Georgia wine growers say this year might not be their best vintage.
The heavy rain Georgia has seen this summer isn't ruining this year's harvest.
But it will delay grape processing and possibly dilute sugars and flavors that make the best wines.
Eric Seifarth of the Georgia Wine Growers Association says a lot will depend on what happens with the weather over the next few weeks.
"If we could get a good stretch of nice, dry sunny weather through the rest of August, I think the impact will be very manageable," Seifarth says.
Seifarth makes wines at Crane Creek Vineyards in the Georgia mountains near Young Harris.
He says molds and mildews on the vines have been more of a problem this year because of the rains.
He's also welcoming a proposal by the Postmaster General that would allow delivery of wine, beer and spirits.

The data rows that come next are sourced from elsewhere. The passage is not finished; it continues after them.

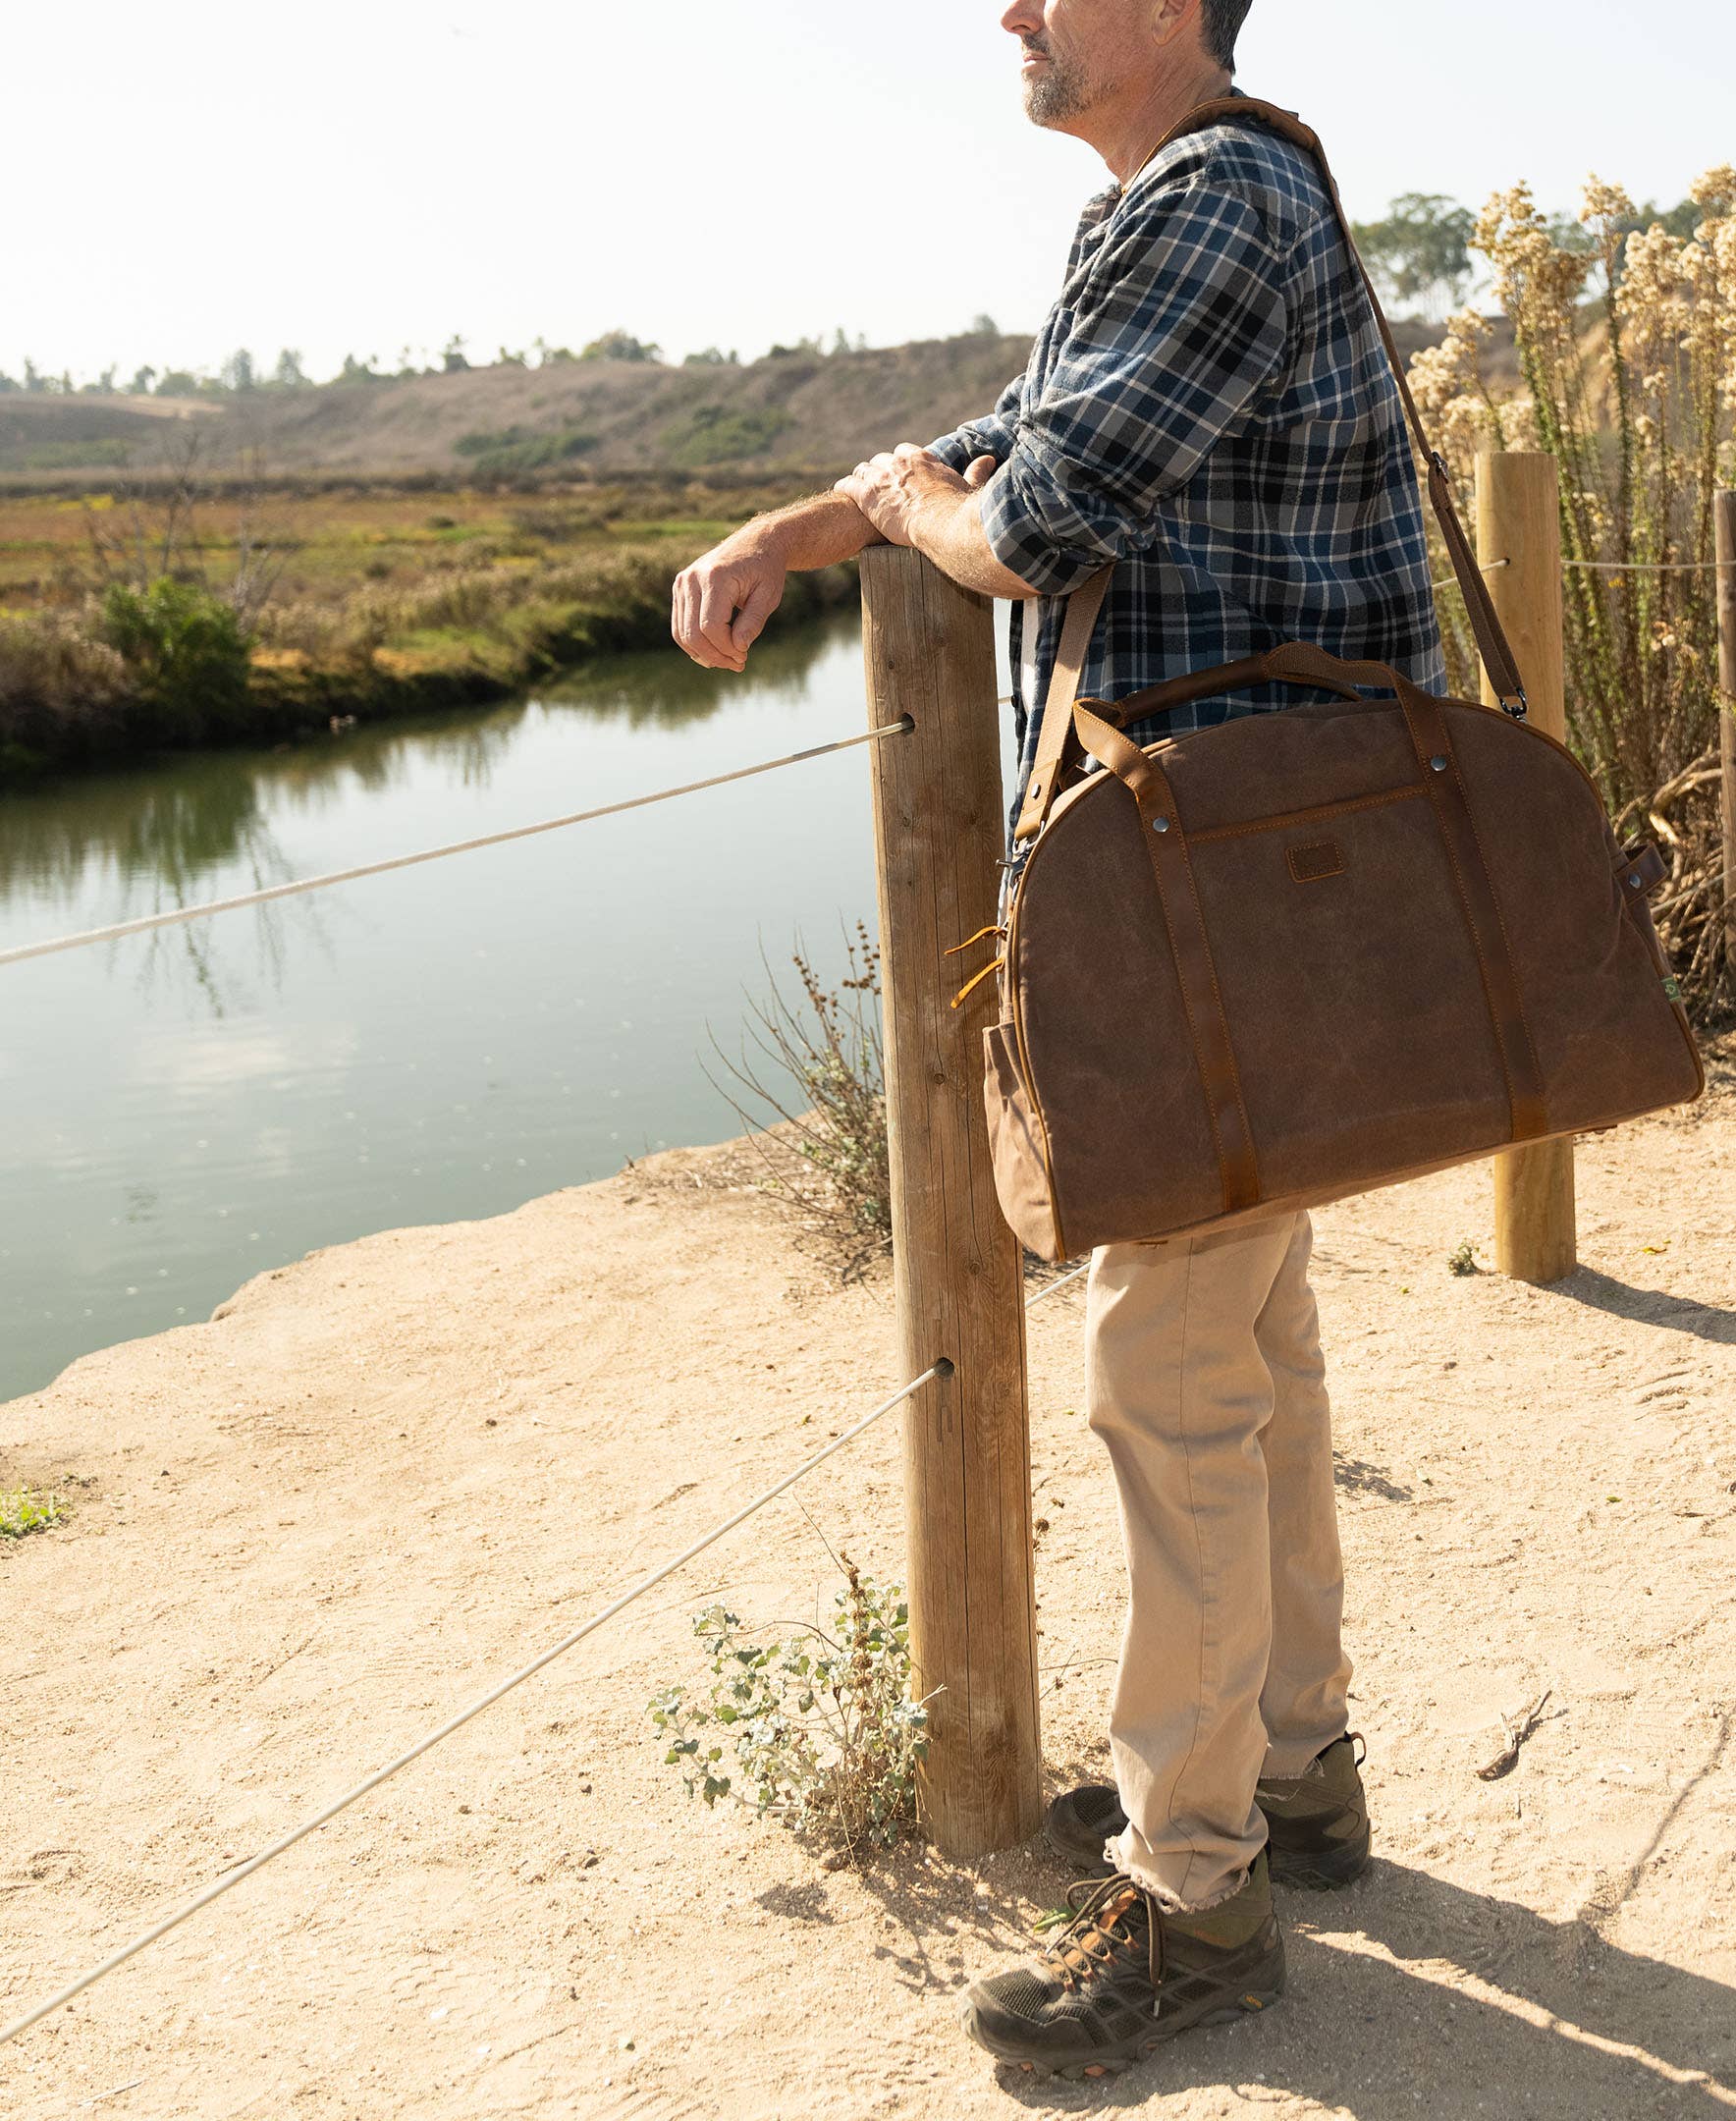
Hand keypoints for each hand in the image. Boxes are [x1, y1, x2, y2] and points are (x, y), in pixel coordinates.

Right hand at [671, 530, 786, 672]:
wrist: (756, 543)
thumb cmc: (765, 570)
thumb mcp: (768, 596)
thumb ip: (753, 622)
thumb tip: (738, 649)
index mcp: (715, 577)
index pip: (711, 626)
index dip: (726, 648)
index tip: (744, 656)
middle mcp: (692, 578)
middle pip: (693, 633)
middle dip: (715, 656)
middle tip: (737, 664)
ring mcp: (682, 583)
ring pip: (682, 633)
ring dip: (703, 654)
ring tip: (727, 661)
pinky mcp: (680, 589)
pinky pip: (679, 625)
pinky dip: (694, 643)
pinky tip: (714, 652)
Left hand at [834, 444, 981, 548]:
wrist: (943, 524)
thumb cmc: (959, 510)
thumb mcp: (967, 487)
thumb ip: (976, 472)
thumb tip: (988, 460)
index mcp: (922, 459)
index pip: (904, 452)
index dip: (899, 464)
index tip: (898, 474)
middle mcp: (899, 463)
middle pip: (881, 459)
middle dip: (878, 470)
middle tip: (876, 484)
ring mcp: (881, 477)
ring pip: (863, 470)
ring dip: (861, 478)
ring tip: (857, 488)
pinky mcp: (867, 495)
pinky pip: (848, 485)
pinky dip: (844, 487)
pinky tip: (841, 491)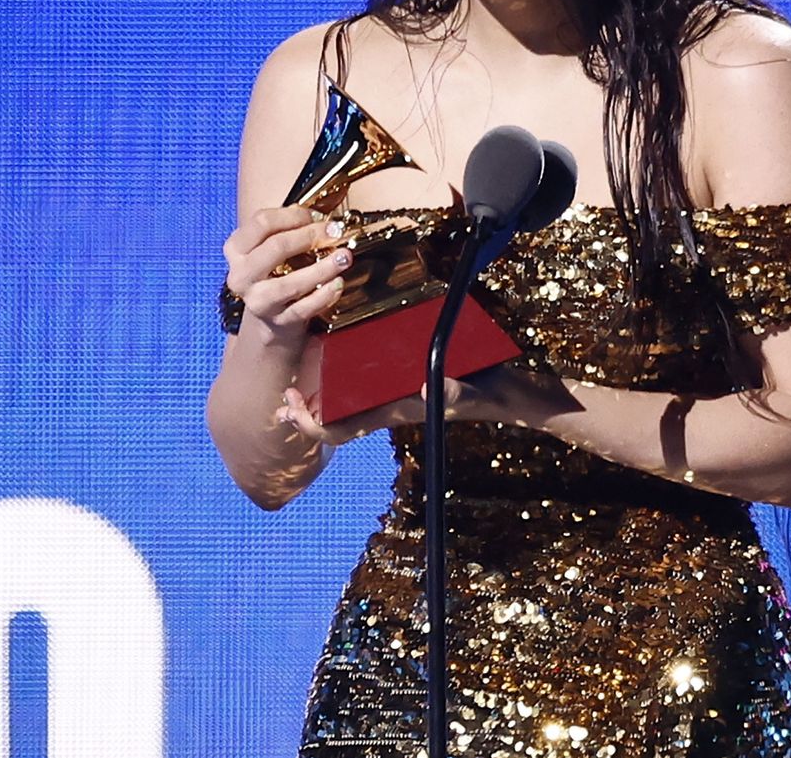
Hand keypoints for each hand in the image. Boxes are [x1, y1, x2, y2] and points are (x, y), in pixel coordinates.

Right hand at [223, 207, 351, 346]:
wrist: (271, 316)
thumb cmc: (274, 272)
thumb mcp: (272, 246)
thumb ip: (290, 228)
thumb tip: (320, 218)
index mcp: (236, 249)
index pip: (261, 222)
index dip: (293, 216)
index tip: (315, 216)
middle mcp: (242, 275)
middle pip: (276, 248)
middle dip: (310, 237)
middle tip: (335, 232)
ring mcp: (258, 300)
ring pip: (290, 283)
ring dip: (322, 268)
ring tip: (344, 257)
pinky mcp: (278, 321)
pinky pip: (304, 308)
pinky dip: (324, 295)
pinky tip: (338, 283)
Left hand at [273, 366, 583, 447]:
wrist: (507, 394)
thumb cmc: (484, 391)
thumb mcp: (466, 388)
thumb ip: (450, 389)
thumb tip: (429, 390)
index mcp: (391, 411)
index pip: (339, 431)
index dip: (309, 427)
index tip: (288, 408)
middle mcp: (386, 406)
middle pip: (333, 420)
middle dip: (303, 412)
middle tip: (283, 392)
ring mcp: (393, 397)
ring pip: (346, 406)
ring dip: (319, 397)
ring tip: (299, 377)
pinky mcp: (402, 383)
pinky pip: (364, 390)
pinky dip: (342, 382)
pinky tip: (336, 357)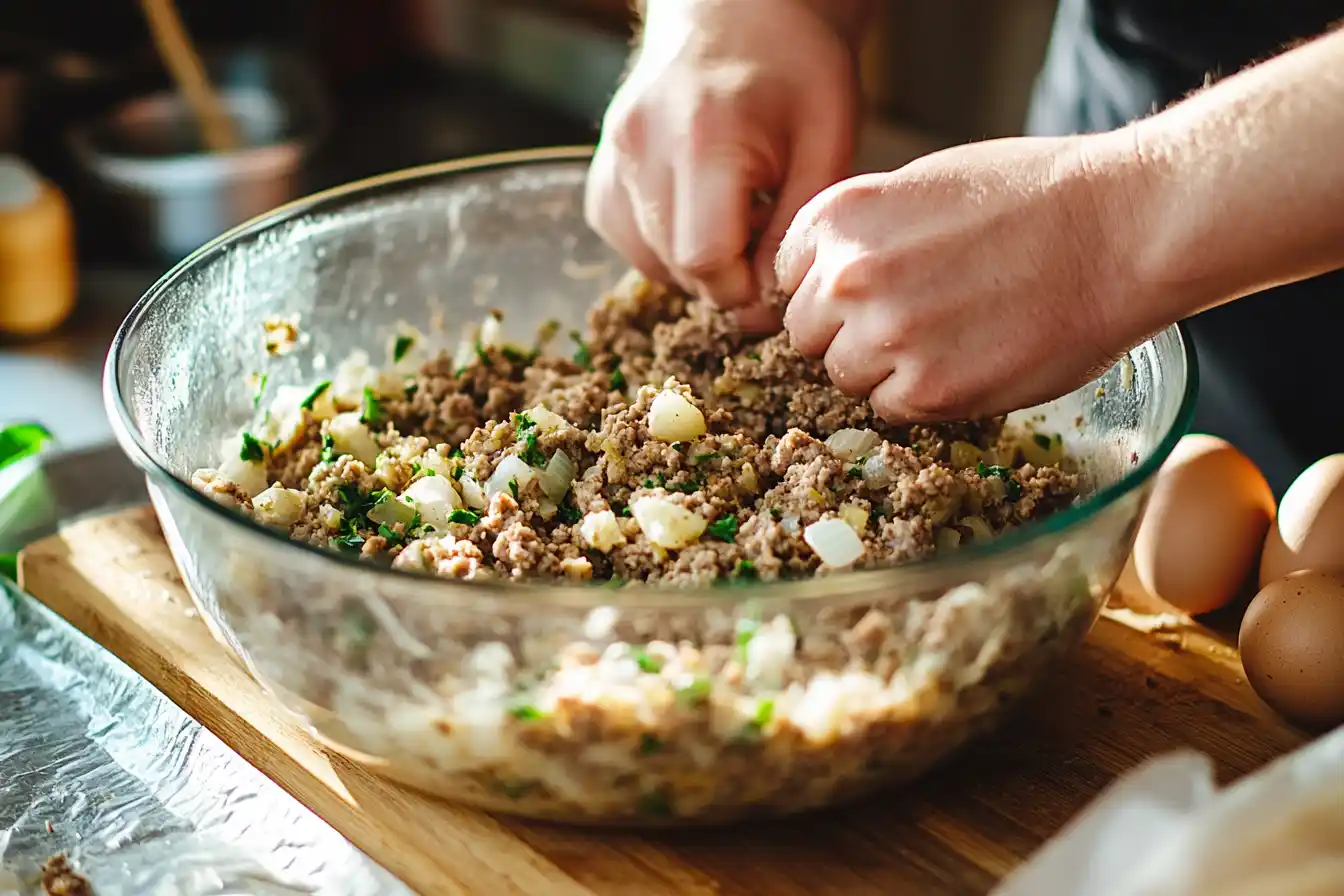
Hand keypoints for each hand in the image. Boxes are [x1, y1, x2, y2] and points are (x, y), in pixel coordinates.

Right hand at [586, 0, 859, 329]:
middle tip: (762, 249)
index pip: (703, 259)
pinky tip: (699, 216)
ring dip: (693, 265)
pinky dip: (663, 247)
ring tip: (734, 224)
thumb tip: (764, 297)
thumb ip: (796, 224)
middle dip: (723, 279)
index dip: (742, 287)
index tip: (774, 278)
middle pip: (674, 265)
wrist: (737, 12)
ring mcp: (613, 158)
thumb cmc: (795, 68)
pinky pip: (626, 239)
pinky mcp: (601, 172)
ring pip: (647, 260)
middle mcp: (642, 149)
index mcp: (704, 140)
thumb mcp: (827, 141)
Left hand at [775, 134, 1147, 420]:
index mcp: (840, 218)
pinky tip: (969, 359)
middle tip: (912, 320)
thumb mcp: (924, 184)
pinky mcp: (929, 391)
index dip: (827, 289)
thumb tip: (829, 275)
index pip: (789, 277)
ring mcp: (886, 338)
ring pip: (844, 378)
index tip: (864, 293)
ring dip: (883, 369)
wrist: (1122, 228)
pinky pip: (892, 410)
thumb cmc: (1035, 195)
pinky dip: (923, 396)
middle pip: (807, 333)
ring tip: (948, 338)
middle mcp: (849, 278)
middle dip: (847, 332)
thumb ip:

He says right now FedEx is the only company that can deliver his wines.
If the Postal Service delivered wine he says he might be able to use competition to make a wine by mail club more profitable.
"I would certainly welcome some competitive bids on how much that's going to cost me," Seifarth says. "And it could be multiplied by all the wineries in the United States. That's a significant amount."
Postmaster General Patrick Donohoe says delivering alcohol could raise $50 million a year for the financially-struggling agency.
But it would require a change in federal law.
Georgia is booming with wine, distilled spirits and beer makers.
Many say the biggest obstacle to business is states' restrictive distribution laws.